FuzzyQuery will catch this even at a relatively low sensitivity of
0.75 (‘metahpone~0.75’)

I used FuzzyQuery to build a doublet detection into my Rails app.
When a user creates a new Person record, a fuzzy search is run in the
background as the form fields are filled out. Possible doublets are
displayed next to the form in a “Did you mean…” fashion.

For example, if the user enters “Rachel Welsh”, the doublet detection
would find “Raquel Welch”. Before Ferret I tried to achieve this with
MySQL’s SOUNDEX function, which didn’t work quite as well. (Although
SOUNDEX, which is based on the algorithm of the same name, still
works way better than metaphone.)

At least I discovered how to write filters for Ferret, which was
much easier
that I would have imagined.

Yep. It’s great that Ferret can be extended and customized in so many
ways.

Thanks for the information, is nice to learn a bit more about the
things
Ferret can already do so well.

Ferret is the single best Ruby library I’ve come across in the past
two years. It just rocks. Period. Thanks David for giving it to us!

Cheers,
Andreas

On 26.11.2006, at 22:35, Curtis Hatter wrote:

Text::Metaphone.double_metaphone(“quick”)
i.search(“qwik~”).total_hits
=> 0

Which is OK I guess, since ‘qwik’ and ‘quick’ are quite different.
Still, you can adjust the tolerance of FuzzyQuery if desired:

i.search(“qwik~0.4”).total_hits
=> 1

Where as double metaphoning “quick” or “qwik” both become “KK”.

Yep. In the same way as ‘bag’, ‘pack’, ‘back’, ‘poke’ and ‘pike’ all
become ‘PK’. I think the accurracy of this particular phonetic
algorithm is disputable.

What I’m thinking might be a good solution is to index the word and
it’s
double-metaphone equivalent. Then search for exact hits against the
metaphone
and fuzzy hits against the word field. Then sort based on score, with
hopefully exact matches being 100.

You should in any case index the actual terms, because the metaphones
alone would make exact matches impossible.
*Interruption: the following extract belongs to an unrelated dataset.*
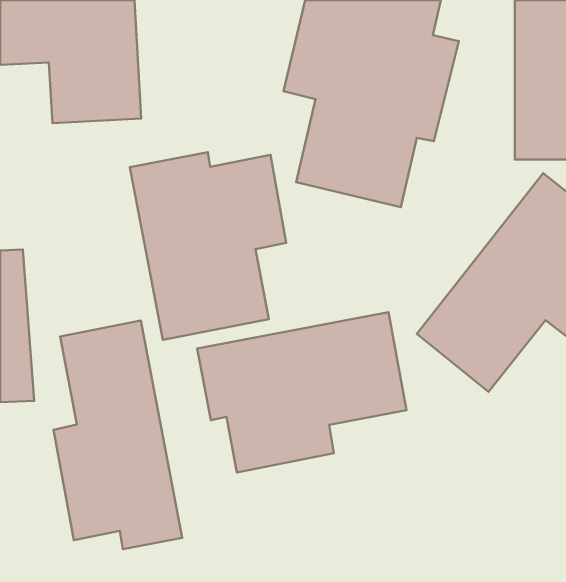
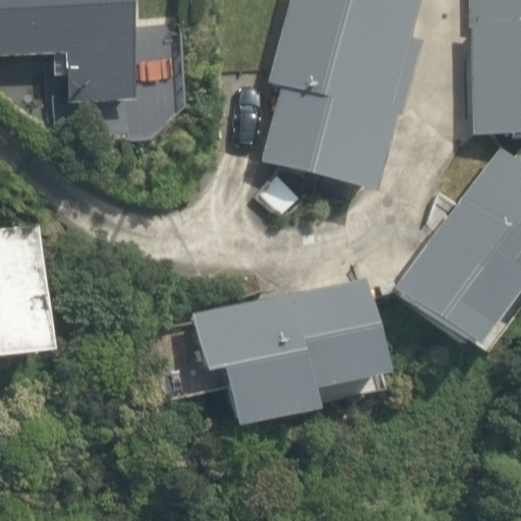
building: [130,152,286,340] -> none
building: [53,321,182,549] -> none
If you use FuzzySearch, you don’t need an extra field and you
autmatically get a score based on how close the match is.

Example:

i = Ferret::I.new

i << “quick”
i << “quikc”
i << “quack”
i << “quake”
i << “quark”
i << “quid”
i << “quiche”

i.search_each(“quikc~0.3”) do |doc, score|
printf “%6s %1.2f\n”, i[doc][:id], score
end

quikc 0.88
quick 0.53
quake 0.53
quid 0.44
quack 0.35
quark 0.35
quiche 0.35

As you can see, the exact match ranks highest.


Andy